What did he mean? He meant nothing, it appeared, since he followed up his remarks by opening a parcel which he had brought down stairs in his hand, and from which he took several little morocco boxes, of shape and appearance calculated to make the hearts of women—or at least such hearts of women as Mr. Dirom understood—beat high. They were some “little presents” which he had brought to his family. He had a way of doing it—and “for choice,” as he said, he preferred diamonds.

“They always fetch their price, and they are very portable. Even in a woman’s useless pocket, or in her bag or reticule, or whatever you call it, she might carry a little fortune, and no one ever be the wiser,” Mr. Dirom said.

“When one has diamonds,” said Phyllis, “one wishes everybody to be the wiser, papa; we don’t get them to conceal them, do we, Dor? Do you think it will be too much to wear that pendant to-morrow—in daylight? Well, it is a little ostentatious.”

“And you are rather too young for diamonds, Phyll—if your papa was not so good to you,” said Mrs. Dirom in her uncertain voice.

“She’s jealous, girls,” said her husband, “though hers are the best. Young! nobody is ever too young; take the good of everything while you have it, and as long as you have it, that’s my philosophy. And look here, there’s the sun shining—I shouldn’t be surprised if, after all, to-morrow you were to have a fine day.”

They had a fine day, and the party was very successful. Doris had carried out her idea about the music on the opposite bank, and it was very effective. The guests took up this phrase from the sisters, who asked, “Was it not very effective?” with ingenuous delight in their own success.

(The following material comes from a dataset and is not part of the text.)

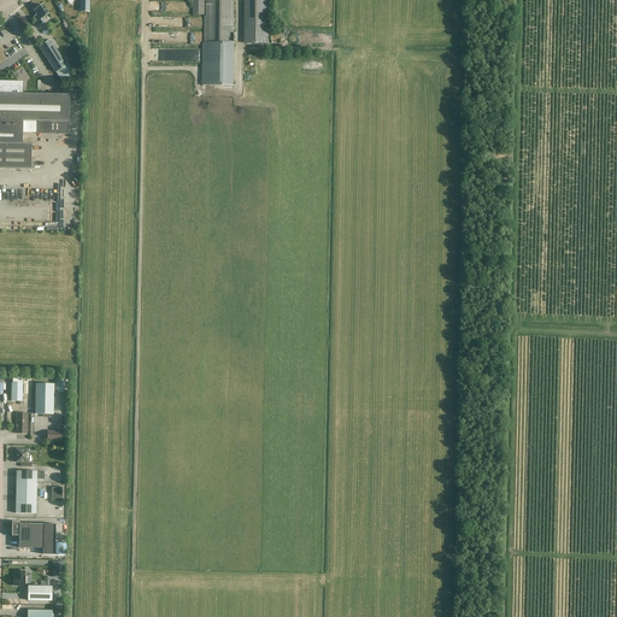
[(205,0),(193,0),(193,15),(205,16),(205,0)]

It was no common band from the neighbourhood, nor even a party of wandering Germans, but a carefully selected company of minstrels brought from London at an enormous cost: and while half the county walked about upon the tolerably dry lawn, or inspected the house and all the new and elegant articles of art-furniture which the Diroms had brought, the trembling melody of the violins quivered through the air, and the wind instruments sighed and shouted through all the echoes of the Dene. The whole scene was highly effective, and all the actors in it looking and smiling their best.

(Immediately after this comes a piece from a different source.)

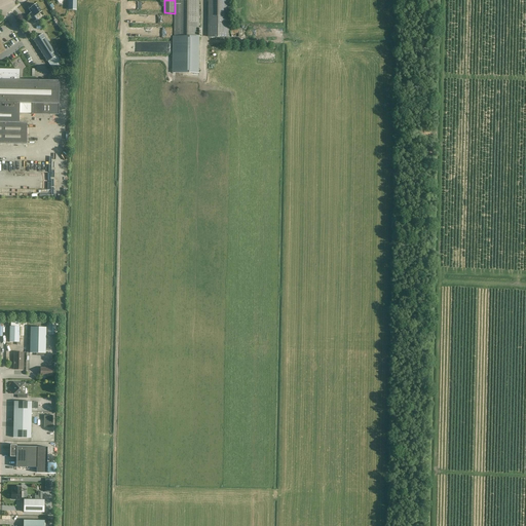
[(177,37),(173,37),(173,73),(198,73),(199,0),(177,0),(177,37)]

The Marquis kindly paid Mr. Dirom a compliment on his “splendid hospitality,” and the eloquent Americans who made pilgrimages to Adam Fleming’s grave, and repeated tenderly his adjuration to “Helen fair, beyond compare,” regarded everything, except Mr. Dirom in his white waistcoat, with that mixture of veneration and condescension which inspires the transatlantic bosom amid the immemorial scenery of old England.

“Don’t you feel the spell coming over you, don’t you feel the mosses growing?” they cried. “See, this is English dust and damp—the ethereal mould which comes over your very hands, as dear John Burroughs says. Presently, if you don’t wash ’em, little plants will begin to grow all along your line of life. Wonderful English country—mother of the ages!”

This was what the American guests said to each other. It was the Miss Dempsters, to whom Americans were as the South Sea Islanders, and who were anxious to observe the customs and manners of the unknown race, before whom these poetical exclamations were made.